**SOURCE EXTRACT**
▶
But deputy mayor Steel rebuts the notion that New York will lose its standing as the financial capital. Given his background it is natural that he will be understanding and supportive of the financial sector. Steel was formerly the chief executive and president of Wachovia, leading the firm through the merger with Wells Fargo, and before that served on the board of directors at Barclays and as vice-chair at Goldman Sachs.

"We don’t take for granted that these firms choose New York City to be located in and we have to give them good value for money," he says. "And we have to make it attractive for people to live, work and visit here. The cyclical aspects of financial services lead to reductions in some business lines. But in asset management, which is still strong, and M&A, we have seen small firms start up."

De Vol believes New York will continue to be the financial capital in spite of the regulatory burden. He says: "Some of the Fed regulations post-Enron harmed the attractiveness of New York. While New York was hit by Sarbanes-Oxley and the move to launch IPOs offshore, its biggest competitor, London, was harmed by transaction taxes, allowing New York to stay ahead. The Dodd-Frank regulations may again reduce New York’s competitiveness on a global scale, but where would affected businesses go? It is unlikely financial businesses will move to London, and even though Germany’s economy is strong and has a solid sovereign rating, it is doubtful that Frankfurt will attract business at the expense of New York."
◀
**PROBLEMS TO SOLVE**
[1] According to the passage on New York as a financial capital, which firm did Steel lead through its merger with Wells Fargo?
[2] Render this sentence from the passage on New York as a financial capital in Spanish: "De Vol believes New York will continue to be the financial capital in spite of the regulatory burden."
[3] Extend the passage on New York as a financial capital, picking up after its final sentence.
The entries that come after this passage are separate material and have no connection to it.

**PROVIDED INFORMATION**
▶
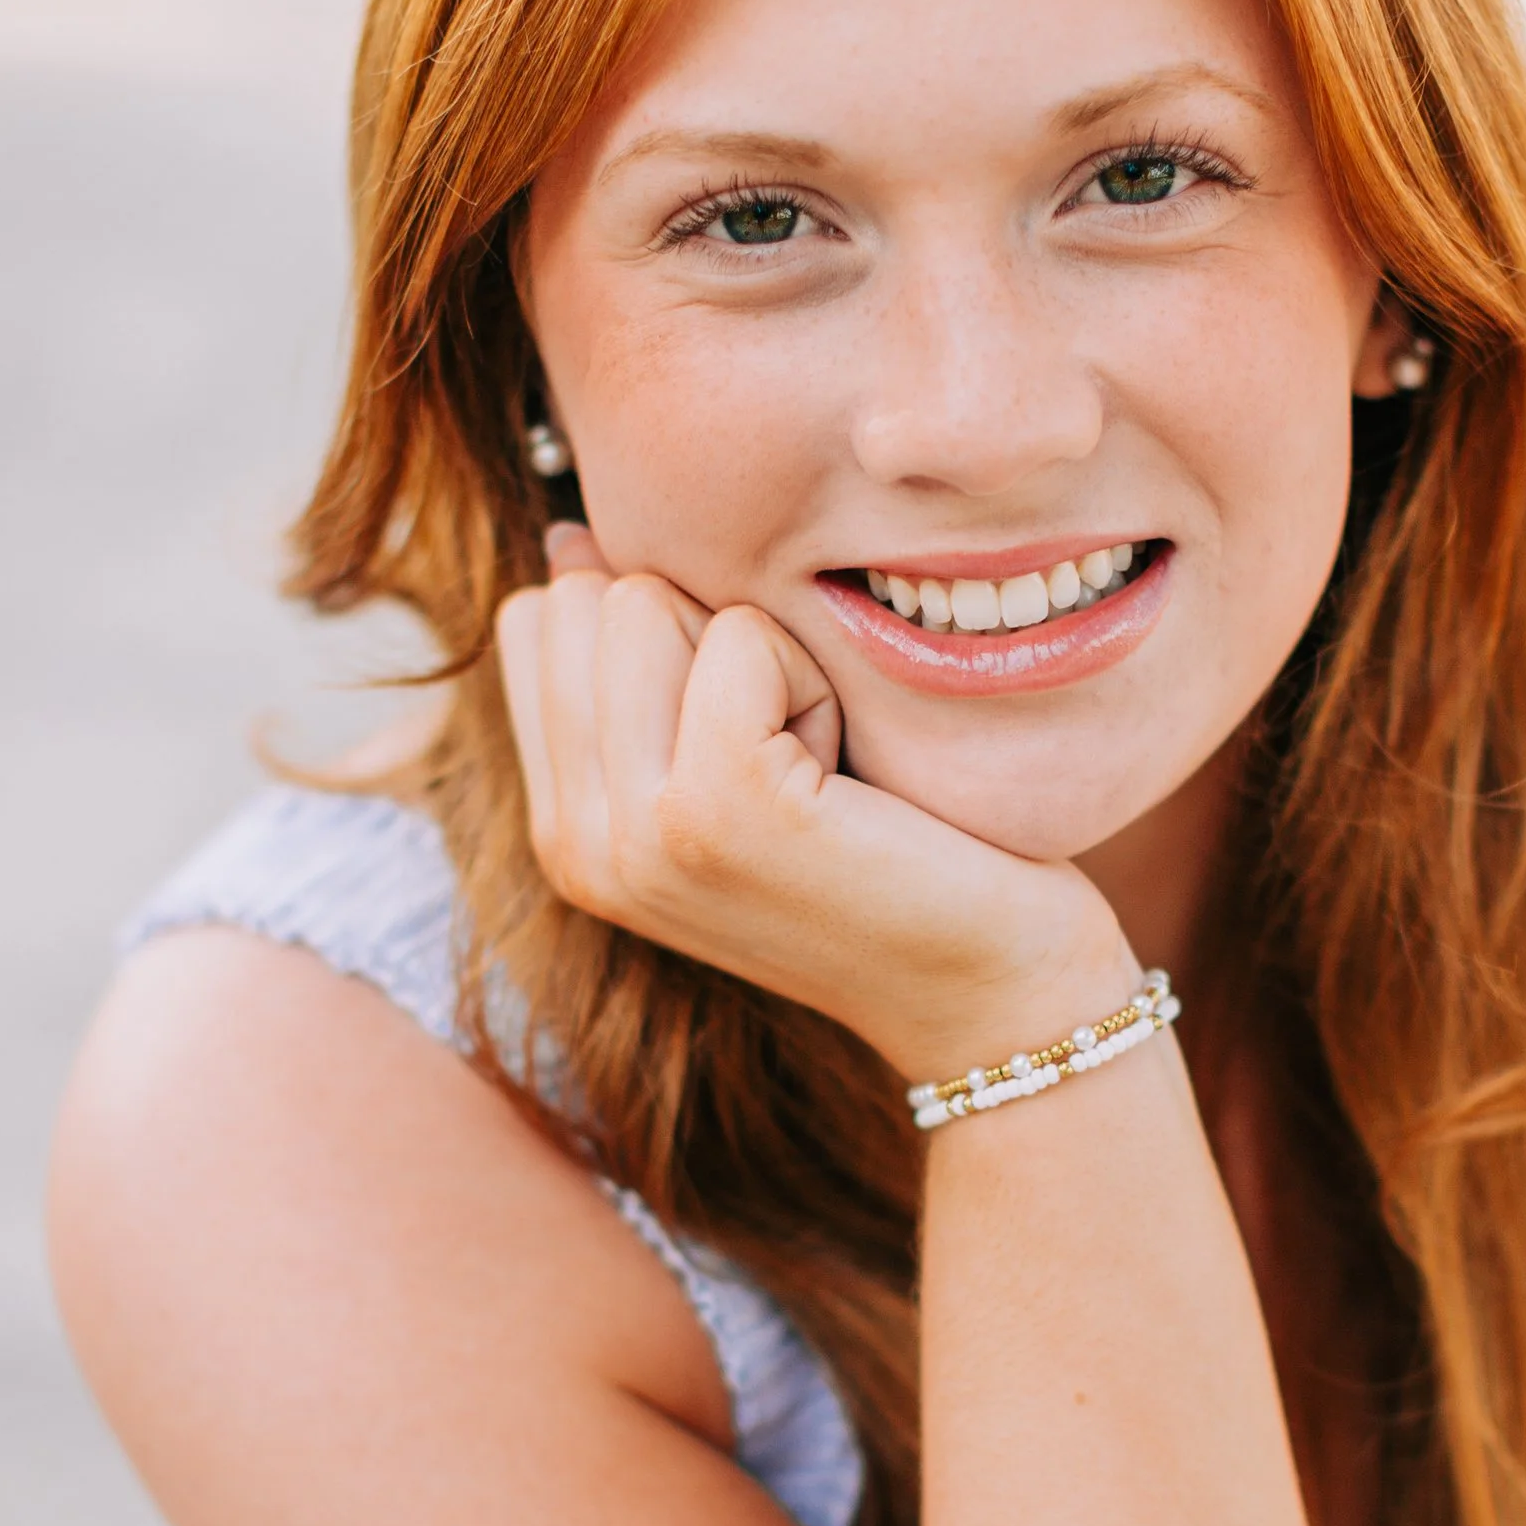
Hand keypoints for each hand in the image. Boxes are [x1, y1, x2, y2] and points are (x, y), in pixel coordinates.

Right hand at [495, 530, 1132, 1078]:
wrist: (987, 991)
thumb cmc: (885, 853)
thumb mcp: (729, 759)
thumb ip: (641, 670)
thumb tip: (571, 535)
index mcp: (562, 828)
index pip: (538, 619)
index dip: (660, 629)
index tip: (747, 730)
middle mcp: (573, 842)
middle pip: (591, 597)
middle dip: (709, 634)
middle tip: (793, 753)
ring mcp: (635, 834)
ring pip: (647, 601)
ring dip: (764, 655)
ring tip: (819, 765)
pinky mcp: (716, 811)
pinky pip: (743, 639)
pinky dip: (815, 679)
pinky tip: (848, 771)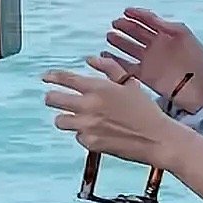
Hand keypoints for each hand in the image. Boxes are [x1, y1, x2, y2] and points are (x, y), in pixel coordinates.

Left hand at [43, 53, 177, 164]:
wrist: (156, 138)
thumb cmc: (145, 110)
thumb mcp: (129, 83)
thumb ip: (108, 68)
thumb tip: (91, 59)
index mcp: (98, 88)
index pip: (65, 78)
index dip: (52, 76)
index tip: (45, 77)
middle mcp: (89, 106)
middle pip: (53, 99)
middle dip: (52, 98)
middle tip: (55, 99)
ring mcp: (87, 126)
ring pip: (59, 120)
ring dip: (65, 118)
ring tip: (76, 118)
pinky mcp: (90, 143)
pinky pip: (77, 136)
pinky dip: (84, 134)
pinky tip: (98, 132)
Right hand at [102, 9, 202, 110]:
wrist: (201, 85)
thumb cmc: (196, 58)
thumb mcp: (184, 35)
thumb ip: (166, 25)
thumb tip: (150, 17)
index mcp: (165, 34)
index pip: (148, 21)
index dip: (137, 15)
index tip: (126, 11)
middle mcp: (155, 46)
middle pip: (136, 33)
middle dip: (125, 27)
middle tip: (115, 24)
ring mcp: (149, 61)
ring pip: (129, 48)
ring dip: (119, 42)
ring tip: (110, 36)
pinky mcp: (145, 75)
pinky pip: (127, 67)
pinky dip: (116, 61)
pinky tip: (106, 55)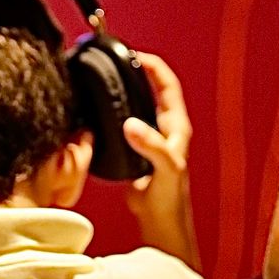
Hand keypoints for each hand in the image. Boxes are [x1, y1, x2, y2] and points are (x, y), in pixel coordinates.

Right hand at [122, 54, 200, 270]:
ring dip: (127, 91)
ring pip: (139, 106)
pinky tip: (101, 112)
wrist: (160, 223)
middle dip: (138, 72)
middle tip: (118, 61)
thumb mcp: (164, 168)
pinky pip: (125, 123)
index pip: (168, 86)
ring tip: (108, 78)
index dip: (154, 67)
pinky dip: (115, 113)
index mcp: (176, 127)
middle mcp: (166, 129)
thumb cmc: (170, 199)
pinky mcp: (137, 151)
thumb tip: (131, 124)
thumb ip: (150, 145)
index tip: (136, 55)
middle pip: (153, 90)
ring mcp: (151, 139)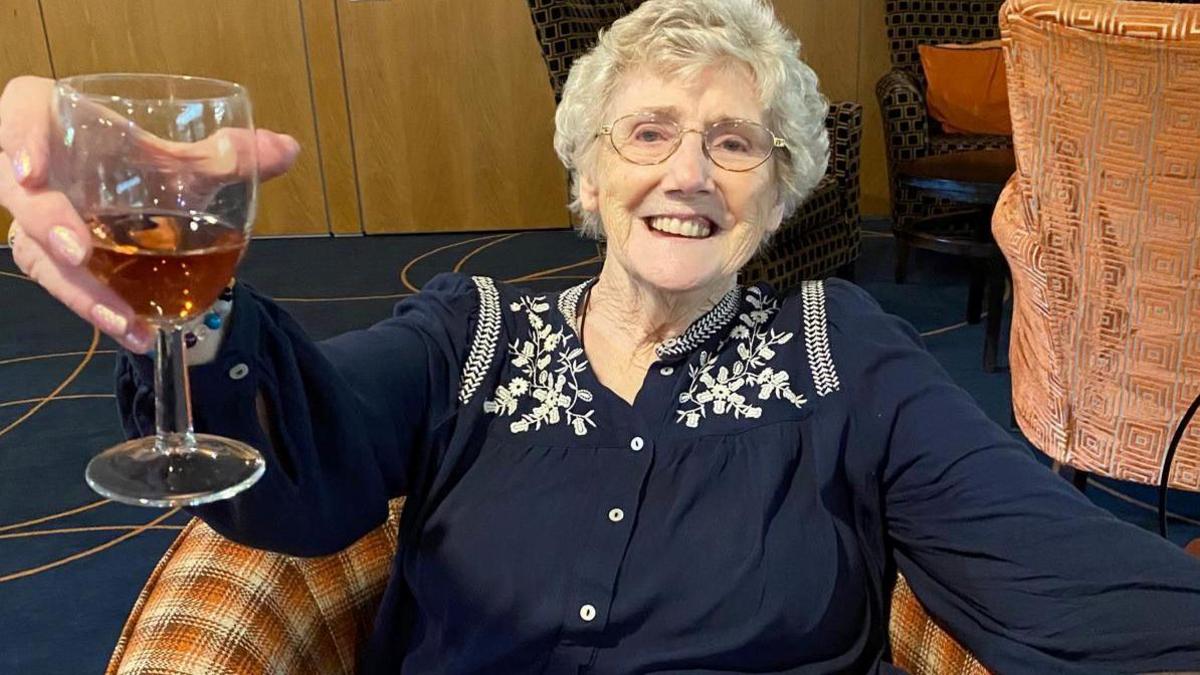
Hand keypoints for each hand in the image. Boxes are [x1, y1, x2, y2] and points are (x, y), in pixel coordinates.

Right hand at [0, 76, 299, 351]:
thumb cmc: (140, 160)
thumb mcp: (184, 157)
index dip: (18, 136)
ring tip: (123, 319)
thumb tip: (288, 150)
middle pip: (24, 197)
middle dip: (48, 225)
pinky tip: (137, 332)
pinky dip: (101, 310)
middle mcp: (36, 171)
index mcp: (58, 121)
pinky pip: (65, 286)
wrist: (127, 193)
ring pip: (38, 254)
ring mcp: (38, 218)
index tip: (33, 169)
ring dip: (80, 291)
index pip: (19, 112)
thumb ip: (230, 154)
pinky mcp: (53, 257)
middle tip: (80, 252)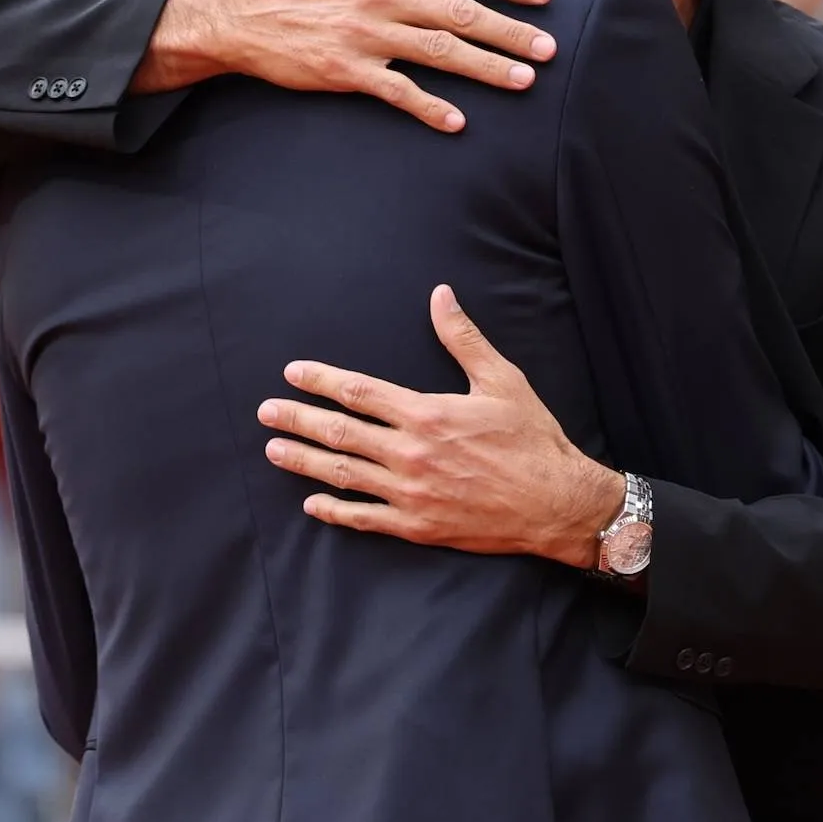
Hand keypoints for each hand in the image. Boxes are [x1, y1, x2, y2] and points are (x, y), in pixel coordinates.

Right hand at [139, 0, 556, 131]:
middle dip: (513, 31)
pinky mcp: (347, 70)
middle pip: (463, 13)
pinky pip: (398, 92)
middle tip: (551, 49)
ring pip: (441, 52)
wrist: (245, 12)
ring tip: (524, 82)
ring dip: (487, 68)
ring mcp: (367, 34)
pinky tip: (458, 123)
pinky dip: (430, 108)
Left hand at [256, 286, 623, 569]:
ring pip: (343, 475)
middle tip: (266, 413)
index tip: (293, 373)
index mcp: (427, 413)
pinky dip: (336, 512)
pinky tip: (313, 505)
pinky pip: (365, 519)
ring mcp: (411, 493)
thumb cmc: (532, 439)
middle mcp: (411, 453)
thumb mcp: (502, 380)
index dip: (321, 380)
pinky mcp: (418, 526)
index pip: (359, 391)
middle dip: (297, 419)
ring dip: (305, 461)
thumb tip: (441, 295)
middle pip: (340, 432)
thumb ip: (463, 338)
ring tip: (274, 451)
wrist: (557, 503)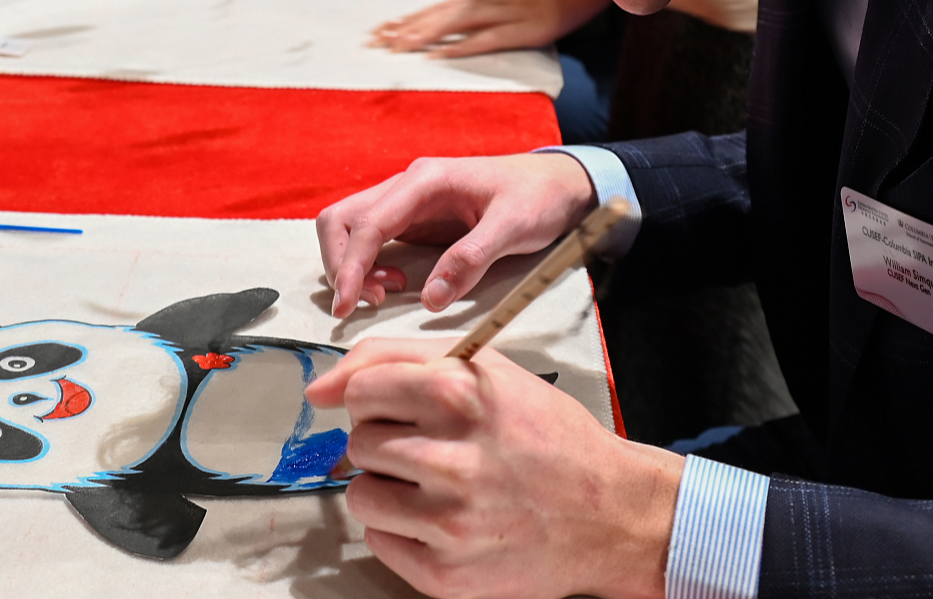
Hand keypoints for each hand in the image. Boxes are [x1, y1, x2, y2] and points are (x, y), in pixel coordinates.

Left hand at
◀
**TASK-BY-TASK OUTPUTS**
[1] Wachovia.

[2] De Vol cree que Nueva York seguirá siendo la capital financiera a pesar de la carga regulatoria.

[3]
Parrott agrees that New York will retain its position as the business capital. "While there are always examples of companies leaving New York City, there are also many companies moving here or expanding," he says. "There is little concern for New York that there will be a trend for companies to leave. The biggest concern for New York City businesses is the weakness of the broader economy. The critical question is when will the economy get back on a sustainable path? If that happens, almost all of the other challenges facing businesses in New York City are just easier to overcome."

De Vol says the rise of Asia will be the long-term challenge for New York. In the survey Singapore, Hong Kong and Shanghai ranked fourth, sixth and ninth respectively in the top 10 rankings for cities globally.

"Inevitably more money will flow there as China has a quasi-reserve currency in the future," says de Vol. "We will see more financial services migrate there. The very high-end businesses, such as private equity and some investment banking, will probably remain in New York, but the opportunities for overall investment banking growth will be in Asia."

Gap between New York's poor and rich

New York has been a beneficiary of globalization and its role as a financial capital but it still has its socio-economic problems. Poverty levels, for example, have not improved during the globalization movement and income polarization is even starker. In 1990, 1% of earners accounted for 20% of all income in New York City. In 2007 (the latest statistics available) the top 1% of earners accounted for 44% of all income earned.

"In terms of income polarization, New York City is one of the most unequal cities in the world," says James Parrot, deputy director and chief economist at the Fiscal Policy Institute in New York "So while the strength of the local economy is boosted by the high-income earners, there should be better ways of ensuring people on the bottom are supported."

He points to low wages as one of the key problems. "Some 18% of the New York State population earn less than $10 an hour," he says. "The minimum wage level here is the same as at the Federal Level – even though 18 other states have a higher minimum wage. It is very difficult for hardworking people to have a decent standard of living in the city."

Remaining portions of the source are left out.